== EXCERPTED PASSAGE ==
Maternal zinc supplementation improves hepatitis B antibody responses in infants but decreases plasma zinc level.

Abstract

The World Health Report identifies zinc deficiency as one of the major causes of disease in developing countries, and infants are at particular risk. We aimed to investigate the effect of maternal zinc supplementation on the infant's immune function in a population at risk of deficiency. In a randomized, double-blind placebo-controlled trial, mothers were supplemented either with 20mg/day of elemental zinc (n=20) or placebo (n=19) at the beginning of second trimester, which continued until 6months postpartum. Indicators of the infants' immune function measured included interleukin (IL)-7, thymic size and response to hepatitis B vaccination. Infants born from mothers receiving zinc supplements during pregnancy and postpartum had significantly lower plasma zinc (p<0.05) but marginally higher IL-7 and antibody responses to hepatitis B vaccination (p<0.10) than infants born from mothers not receiving zinc. Maternal zinc supplementation showed no negative impact on copper status of mothers or their infants. Maternal zinc supplementation did not influence infant thymic size, but cord blood IL-7 was found positively associated with thymus size at 1month of age (r=0.392) and with hepatitis B vaccine response at 6months of age (r=0.386). Prenatal and postnatal zinc supplementation marginally improved T cell-dependent antibody responses in infants along with IL-7, a cytokine involved in human T cell development and maintaining homeostasis.

== PROBLEM DETAILS ==
Reproduce the full text of the abstract on maternal zinc supplementation and infant hepatitis B antibody responses, without changing anything. The listing after this isn't needed for anything here.

== DATA EXTRACT ==
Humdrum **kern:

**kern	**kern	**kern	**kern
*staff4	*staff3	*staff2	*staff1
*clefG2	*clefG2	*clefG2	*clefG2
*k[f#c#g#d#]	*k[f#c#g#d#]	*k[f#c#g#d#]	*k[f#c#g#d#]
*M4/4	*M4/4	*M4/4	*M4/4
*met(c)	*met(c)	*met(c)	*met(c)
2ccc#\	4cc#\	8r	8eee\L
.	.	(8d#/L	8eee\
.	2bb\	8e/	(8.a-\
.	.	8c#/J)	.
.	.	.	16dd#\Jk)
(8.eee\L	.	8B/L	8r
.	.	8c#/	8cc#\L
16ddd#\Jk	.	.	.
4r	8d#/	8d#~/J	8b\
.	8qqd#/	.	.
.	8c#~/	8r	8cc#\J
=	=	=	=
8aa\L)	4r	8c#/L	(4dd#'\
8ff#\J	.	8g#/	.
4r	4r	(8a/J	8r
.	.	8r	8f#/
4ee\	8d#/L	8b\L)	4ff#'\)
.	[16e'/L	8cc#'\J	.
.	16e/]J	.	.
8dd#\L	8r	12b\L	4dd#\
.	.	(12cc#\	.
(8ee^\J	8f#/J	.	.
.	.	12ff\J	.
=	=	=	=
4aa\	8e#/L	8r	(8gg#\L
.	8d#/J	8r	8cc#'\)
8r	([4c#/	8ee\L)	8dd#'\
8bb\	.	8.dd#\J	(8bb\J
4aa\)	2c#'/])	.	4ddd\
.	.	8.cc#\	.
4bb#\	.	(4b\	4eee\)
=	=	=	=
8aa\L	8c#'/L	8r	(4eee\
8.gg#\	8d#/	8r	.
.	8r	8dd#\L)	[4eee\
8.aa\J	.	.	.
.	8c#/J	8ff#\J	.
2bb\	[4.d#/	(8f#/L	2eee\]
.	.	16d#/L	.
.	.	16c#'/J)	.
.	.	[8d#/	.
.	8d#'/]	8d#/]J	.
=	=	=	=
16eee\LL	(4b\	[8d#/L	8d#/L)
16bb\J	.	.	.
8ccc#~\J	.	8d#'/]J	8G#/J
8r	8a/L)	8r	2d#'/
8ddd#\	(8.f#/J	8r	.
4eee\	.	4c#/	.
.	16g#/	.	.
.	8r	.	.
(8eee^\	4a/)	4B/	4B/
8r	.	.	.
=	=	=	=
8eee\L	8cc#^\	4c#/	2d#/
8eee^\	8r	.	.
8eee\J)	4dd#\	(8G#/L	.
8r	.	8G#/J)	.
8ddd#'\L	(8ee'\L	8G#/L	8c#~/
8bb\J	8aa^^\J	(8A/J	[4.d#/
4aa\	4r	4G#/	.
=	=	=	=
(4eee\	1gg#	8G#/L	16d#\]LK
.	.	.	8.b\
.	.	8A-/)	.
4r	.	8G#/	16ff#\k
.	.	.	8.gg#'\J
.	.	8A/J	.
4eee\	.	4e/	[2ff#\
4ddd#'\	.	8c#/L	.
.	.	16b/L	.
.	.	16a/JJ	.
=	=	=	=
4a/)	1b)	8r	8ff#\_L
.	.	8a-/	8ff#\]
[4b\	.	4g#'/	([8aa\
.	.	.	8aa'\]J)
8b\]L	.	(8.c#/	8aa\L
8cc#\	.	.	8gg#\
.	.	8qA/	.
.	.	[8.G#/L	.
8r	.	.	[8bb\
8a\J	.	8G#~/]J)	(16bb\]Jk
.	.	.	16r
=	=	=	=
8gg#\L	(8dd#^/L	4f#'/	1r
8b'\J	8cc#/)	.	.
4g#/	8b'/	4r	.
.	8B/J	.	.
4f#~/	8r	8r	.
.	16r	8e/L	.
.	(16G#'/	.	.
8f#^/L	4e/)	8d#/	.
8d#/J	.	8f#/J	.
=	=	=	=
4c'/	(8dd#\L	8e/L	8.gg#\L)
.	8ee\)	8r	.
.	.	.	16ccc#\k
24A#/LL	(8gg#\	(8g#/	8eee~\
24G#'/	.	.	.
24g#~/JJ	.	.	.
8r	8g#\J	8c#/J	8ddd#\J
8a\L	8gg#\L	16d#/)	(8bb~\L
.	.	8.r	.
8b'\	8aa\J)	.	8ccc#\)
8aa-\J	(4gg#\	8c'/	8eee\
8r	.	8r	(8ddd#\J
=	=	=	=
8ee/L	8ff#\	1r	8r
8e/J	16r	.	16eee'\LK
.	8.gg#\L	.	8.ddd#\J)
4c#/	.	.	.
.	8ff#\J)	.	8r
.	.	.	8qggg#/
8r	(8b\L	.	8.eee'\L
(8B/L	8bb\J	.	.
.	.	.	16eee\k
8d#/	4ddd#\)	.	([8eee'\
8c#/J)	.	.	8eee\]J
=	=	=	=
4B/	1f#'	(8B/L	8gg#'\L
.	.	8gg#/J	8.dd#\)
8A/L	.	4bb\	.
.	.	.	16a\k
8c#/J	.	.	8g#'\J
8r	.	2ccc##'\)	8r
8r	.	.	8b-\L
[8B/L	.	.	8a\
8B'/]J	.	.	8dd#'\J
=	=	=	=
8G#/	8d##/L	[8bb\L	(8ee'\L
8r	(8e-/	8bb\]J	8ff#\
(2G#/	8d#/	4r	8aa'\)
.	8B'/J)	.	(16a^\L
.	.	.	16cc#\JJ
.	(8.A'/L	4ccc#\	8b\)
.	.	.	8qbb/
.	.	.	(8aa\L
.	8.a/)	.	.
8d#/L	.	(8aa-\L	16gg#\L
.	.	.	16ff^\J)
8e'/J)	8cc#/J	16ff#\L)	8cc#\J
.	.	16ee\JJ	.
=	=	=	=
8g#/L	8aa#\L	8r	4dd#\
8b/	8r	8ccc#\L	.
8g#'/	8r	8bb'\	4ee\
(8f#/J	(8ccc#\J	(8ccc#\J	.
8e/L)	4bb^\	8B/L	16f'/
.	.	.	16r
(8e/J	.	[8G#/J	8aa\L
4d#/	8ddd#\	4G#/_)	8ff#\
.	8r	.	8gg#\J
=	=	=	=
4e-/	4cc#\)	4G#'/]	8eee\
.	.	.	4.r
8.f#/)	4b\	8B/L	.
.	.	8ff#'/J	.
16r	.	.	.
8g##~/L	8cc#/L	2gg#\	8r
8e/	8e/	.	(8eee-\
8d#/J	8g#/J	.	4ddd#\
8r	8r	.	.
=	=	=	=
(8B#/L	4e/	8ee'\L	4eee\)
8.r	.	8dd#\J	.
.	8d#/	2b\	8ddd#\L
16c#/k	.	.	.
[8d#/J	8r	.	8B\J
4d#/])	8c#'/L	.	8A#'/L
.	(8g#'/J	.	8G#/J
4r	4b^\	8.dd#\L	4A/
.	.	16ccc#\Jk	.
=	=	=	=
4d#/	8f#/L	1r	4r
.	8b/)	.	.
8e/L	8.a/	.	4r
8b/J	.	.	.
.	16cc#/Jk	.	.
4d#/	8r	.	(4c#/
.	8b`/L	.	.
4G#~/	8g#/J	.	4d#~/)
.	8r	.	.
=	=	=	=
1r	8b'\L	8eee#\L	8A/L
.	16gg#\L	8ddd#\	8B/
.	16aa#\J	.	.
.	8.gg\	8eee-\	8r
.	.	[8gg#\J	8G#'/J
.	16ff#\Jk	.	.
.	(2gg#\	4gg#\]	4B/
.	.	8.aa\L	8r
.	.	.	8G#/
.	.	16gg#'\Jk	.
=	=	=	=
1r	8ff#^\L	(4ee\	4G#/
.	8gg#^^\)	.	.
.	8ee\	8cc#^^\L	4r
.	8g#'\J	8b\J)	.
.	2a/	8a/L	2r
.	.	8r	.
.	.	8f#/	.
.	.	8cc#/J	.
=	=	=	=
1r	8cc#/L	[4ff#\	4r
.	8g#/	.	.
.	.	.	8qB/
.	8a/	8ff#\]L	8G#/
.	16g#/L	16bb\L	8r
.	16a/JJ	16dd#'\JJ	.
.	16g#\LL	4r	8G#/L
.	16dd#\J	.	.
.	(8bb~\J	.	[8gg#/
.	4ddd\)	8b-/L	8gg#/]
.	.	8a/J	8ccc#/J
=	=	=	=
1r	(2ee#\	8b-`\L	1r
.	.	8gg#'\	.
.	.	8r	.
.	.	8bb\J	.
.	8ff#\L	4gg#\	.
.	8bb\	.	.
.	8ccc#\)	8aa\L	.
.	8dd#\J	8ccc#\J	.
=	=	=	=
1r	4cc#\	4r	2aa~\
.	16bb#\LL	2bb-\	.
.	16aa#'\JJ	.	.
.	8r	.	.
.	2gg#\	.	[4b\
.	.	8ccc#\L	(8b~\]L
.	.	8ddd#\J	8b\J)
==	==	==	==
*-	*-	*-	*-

== ANSWER SPACE ==
Maternal zinc supplementation improves hepatitis B antibody responses in infants but decreases plasma zinc level.

Abstract

The World Health Report identifies zinc deficiency as one of the major causes of disease in developing countries, and infants are at particular risk. We aimed to investigate the effect of maternal zinc supplementation on the infant's immune function in a population at risk of deficiency. In a randomized, double-blind placebo-controlled trial, mothers were supplemented either with 20mg/day of elemental zinc (n=20) or placebo (n=19) at the beginning of second trimester, which continued until 6months postpartum. Indicators of the infants' immune function measured included interleukin (IL)-7, thymic size and response to hepatitis B vaccination. Infants born from mothers receiving zinc supplements during pregnancy and postpartum had significantly lower plasma zinc (p<0.05) but marginally higher IL-7 and antibody responses to hepatitis B vaccination (p<0.10) than infants born from mothers not receiving zinc. Maternal zinc supplementation showed no negative impact on copper status of mothers or their infants. Maternal zinc supplementation did not influence infant thymic size, but cord blood IL-7 was found positively associated with thymus size at 1month of age (r=0.392) and with hepatitis B vaccine response at 6months of age (r=0.386). Prenatal and postnatal zinc supplementation marginally improved T cell-dependent antibody responses in infants along with IL-7, a cytokine involved in human T cell development and maintaining homeostasis.